LA PART DES ANGES
Chacun sa part du gâteau
Après s'être quelque peu égaré avec son précédent film, « Route Irish », une sombre histoire de vengeance autour d'un soldat revenu du Moyen-Orient, Ken Loach nous revient au meilleur de sa forme, avec un film certes mineur, mais qui constitue un véritable feel-good movie, fort bienvenu pour cette fête du cinéma 2012. Résolument orienté comédie, « La Part des anges » observe les agissements d'une bande de jeunes, tous condamnés à des heures de travaux d'intérêt général, et qui, sous l'impulsion d'un éducateur plein de bonne volonté, vont tenter de se trouver une raison d'avancer.
Bien sûr, les ingrédients du scénario de Paul Laverty restent classiques, créant la compassion et la complicité avec son personnage principal en dépeignant un entourage difficile, une situation sociale délicate, propre à la persécution, et des enjeux personnels forts : éviter la prison, élever sereinement son enfant à venir... Ainsi, le personnage principal, Robbie, jeune père plutôt sympathique, est en proie à une haine ancestrale de la part de sa belle-famille, sorte de clan adverse auquel il est irrémédiablement lié. Créant ainsi une situation amoureuse à la « Roméo et Juliette », l'auteur choisit pourtant de se focaliser sur ce qui pourrait l'aider à trouver une nouvelle motivation, en l’occurrence un ingrédient inattendu : le whisky, boisson propre aux pires dérives mais ici source de toutes les convoitises et inspirations.
Mais reprenons depuis le début. Rapidement, Ken Loach introduit ses personnages comme de gentils ratés, autant coupables que victimes d'un système qui ne cesse de les rabaisser, pouvant donc générer chez eux une rage légitime. Ainsi les douloureuses sessions de pardon mutuel, organisées entre agresseurs et familles de victimes, sont-elles réellement efficaces ? Si ces dernières restent sur leur impression renvoyant au coupable un "vous n'êtes rien, vous n'êtes qu'un raté", l'agresseur peut-il avoir la moindre envie de changer de comportement, ne serait-ce que vis-à-vis de l'alcool, substance qui l'aura partiellement mené ici ? Et que faire quand il est impossible d'appeler la police, à la fois par manque de confiance, et parce que la délation, dans certains quartiers, fait passer pour un faible ou peut empirer une situation déjà délicate ?

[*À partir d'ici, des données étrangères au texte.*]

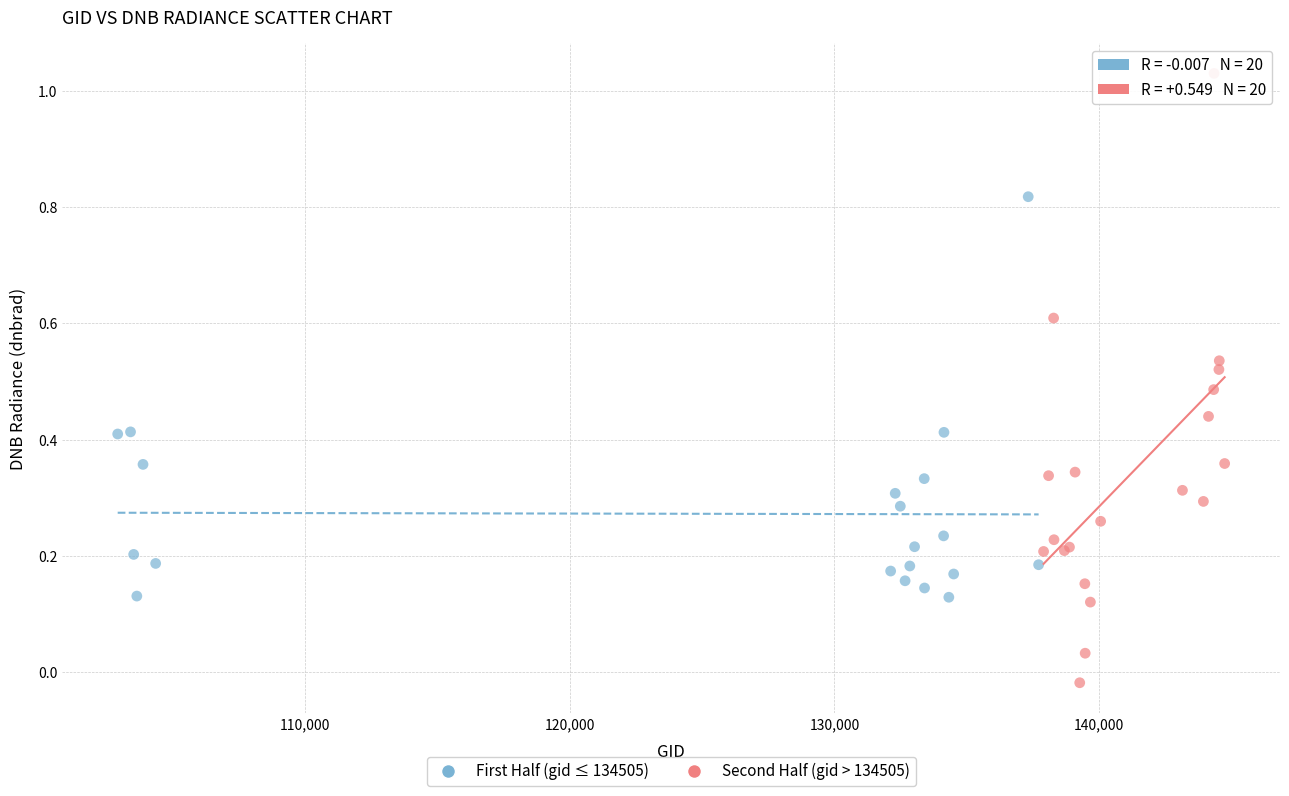

Which series has the largest Y range (max minus min)?

Second Half (gid > 134505)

Toujours sur le fil du rasoir, Robbie se recrée ainsi une nouvelle petite bande, reproduisant sur son lieu de châtiment, un schéma qui pourrait sceller définitivement son avenir social. Ils sont quatre, parmi lesquels une voleuse compulsive et surtout un idiot lunaire qui ne sait ni qui est la Joconde ni Einstein, et dont les autres aiment à se moquer gentiment en lui indiquant que ce dernier n'est autre que le "copain de Mona" (Lisa)... Présenté dans toute sa maladresse lors de l'hilarante première scène d'introduction (où un chef de gare se fait passer pour Dieu au micro afin de tenter de lui éviter de tomber sur les voies), ce personnage deviendra le plus attachant de cette cruelle fable des temps modernes.

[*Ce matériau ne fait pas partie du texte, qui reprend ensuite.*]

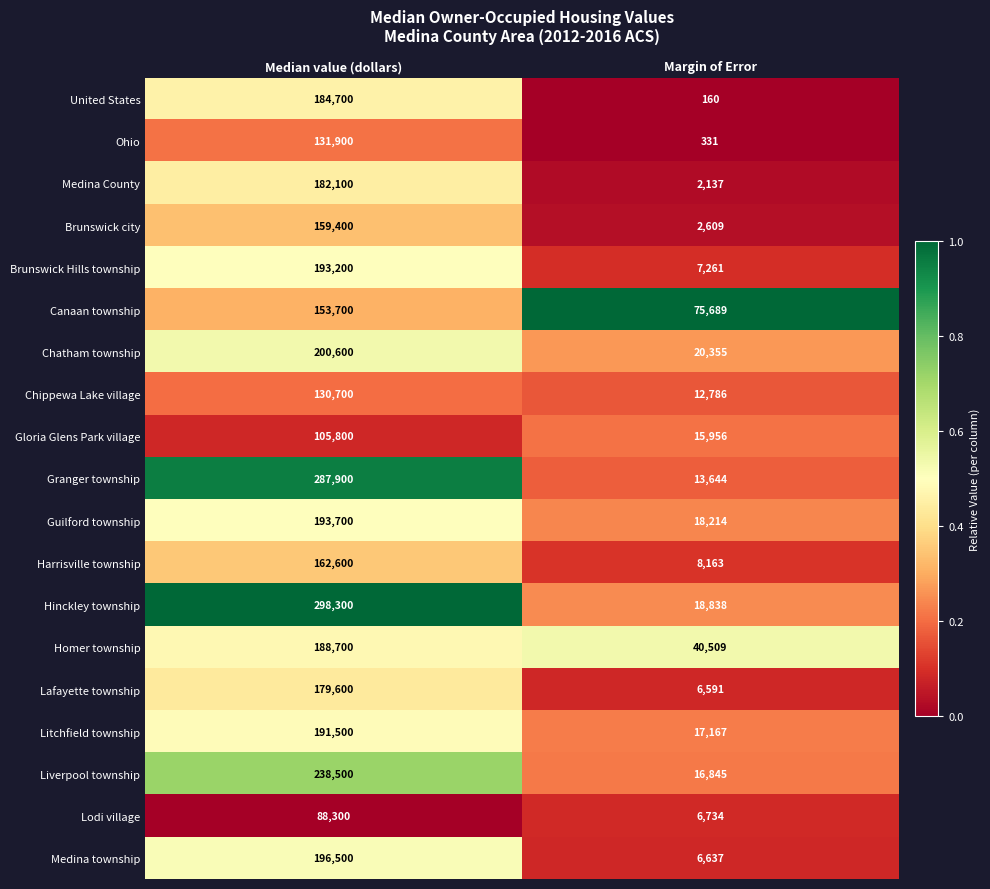

What is the lowest value of the Medina County series?

2137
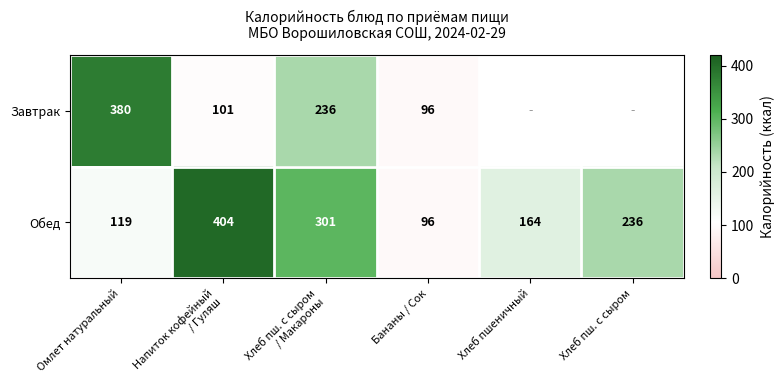

What is the sum of all Обед values?

1320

Les anges de Ken Loach sont donc des gens qui n'ont que peu de chance dans la vie, des exclus malgré eux, ayant commis à un moment donné une erreur, et qui se retrouvent pris dans les engrenages d'un système qui les broie peu à peu. Mais ces marginaux n'ont-ils pas droit à une deuxième chance ou à une part du grand gâteau ? Le film de Ken Loach affirme clairement que si et les transforme pour notre plus grand plaisir en cambrioleurs du dimanche, faisant une fois de plus l'apologie d'une débrouillardise volontaire. Cette part à laquelle ils ont potentiellement droit, cette "part des anges", c'est justement ce whisky évaporé durant sa maturation, au sens propre comme, ici, au figuré.

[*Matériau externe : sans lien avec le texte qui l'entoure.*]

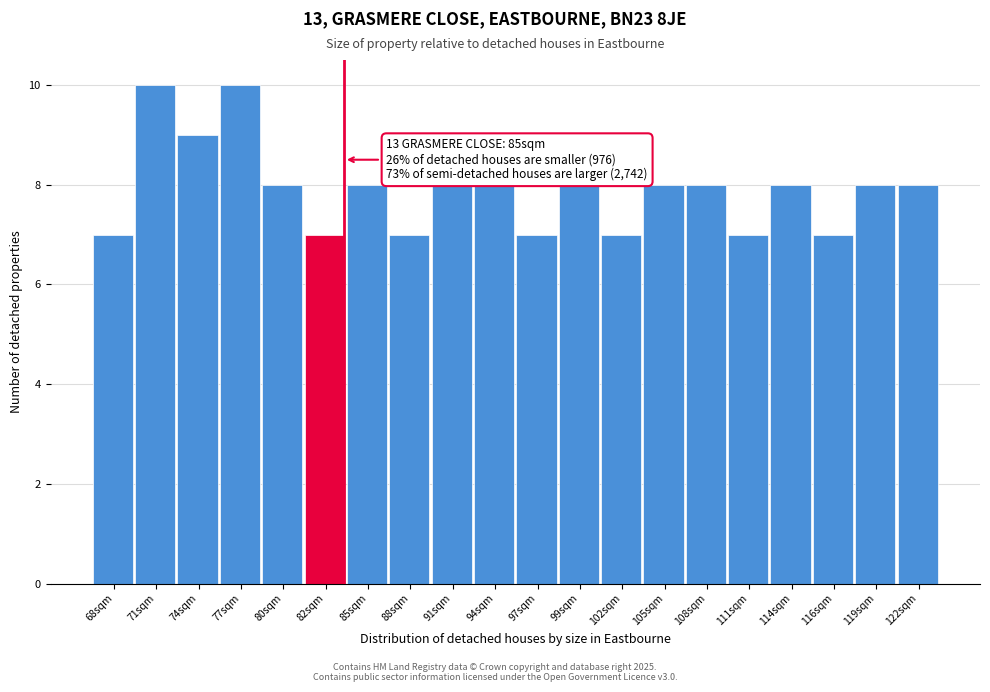

Reading right to left, extract all data points from this chart.

8	8	7	8	7	8	8	7	8	7	8	8	7	8	7	8	10	9	10	7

En passant par la case arnaque, Loach pose ainsi son postulat : face à un système ingrat, tout est bon pour trouver un travail ou simplement s'offrir un nouveau départ que la société ne nous donnera jamais. Il nous livre ainsi un joli conte qui ménage quelques moments dramatiques et qui donne foi en la volonté de l'homme de s'en sortir, tout en se jouant des préjugés. Intelligemment écrit, "La Part de anges" épingle en sous-main les dérives du système financier (voir la tirade sur la "loi du marché", qui s'applique finalement même à ce qu'on vole...) et sécuritaire. Ainsi l'ahurissant et humiliant contrôle de police provoque à la fois rires et gêne, tout comme une tirade particulière, lors de la préparation du "coup", qui en dit long sur les difficultés pour certains à se débarrasser d'une image faite d'a priori : « on a tous des survêts... si on met des costards on aura l'air d'aller au tribunal ». Tout est dit.